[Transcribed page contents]
• • • •

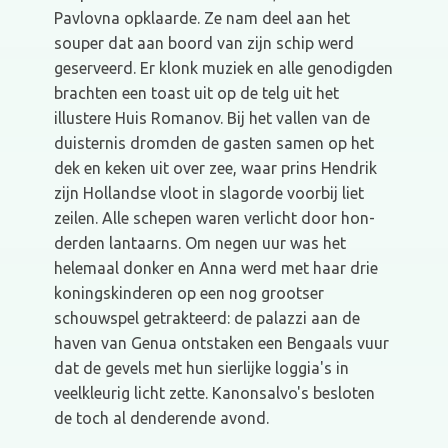
Pavlovna opklaarde. Ze nam deel aan het
souper dat aan boord van zijn schip werd
geserveerd. Er klonk muziek en alle genodigden
brachten een toast uit op de telg uit het
illustere Huis Romanov. Bij het vallen van de
duisternis dromden de gasten samen op het
dek en keken uit over zee, waar prins Hendrik
zijn Hollandse vloot in slagorde voorbij liet
zeilen. Alle schepen waren verlicht door hon­
derden lantaarns. Om negen uur was het
helemaal donker en Anna werd met haar drie
koningskinderen op een nog grootser
schouwspel getrakteerd: de palazzi aan de
haven van Genua ontstaken een Bengaals vuur
dat de gevels met hun sierlijke loggia's in
veelkleurig licht zette. Kanonsalvo's besloten
de toch al denderende avond.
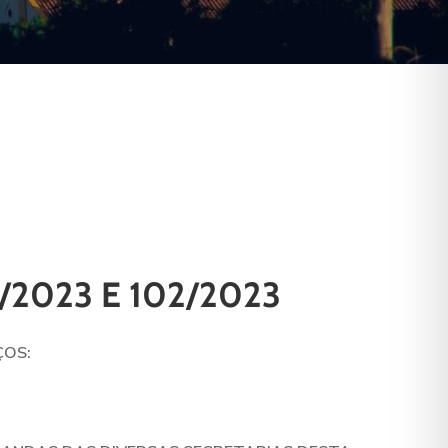
/2023 E 102/2023
ÇOS:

• • • •

▶ **About this exercise**
Which lines hold the string "zijn"? Copy all of them from the data above.

▶ **Exercise response**
souper dat aan boord van zijn schip werd
zijn Hollandse vloot in slagorde voorbij liet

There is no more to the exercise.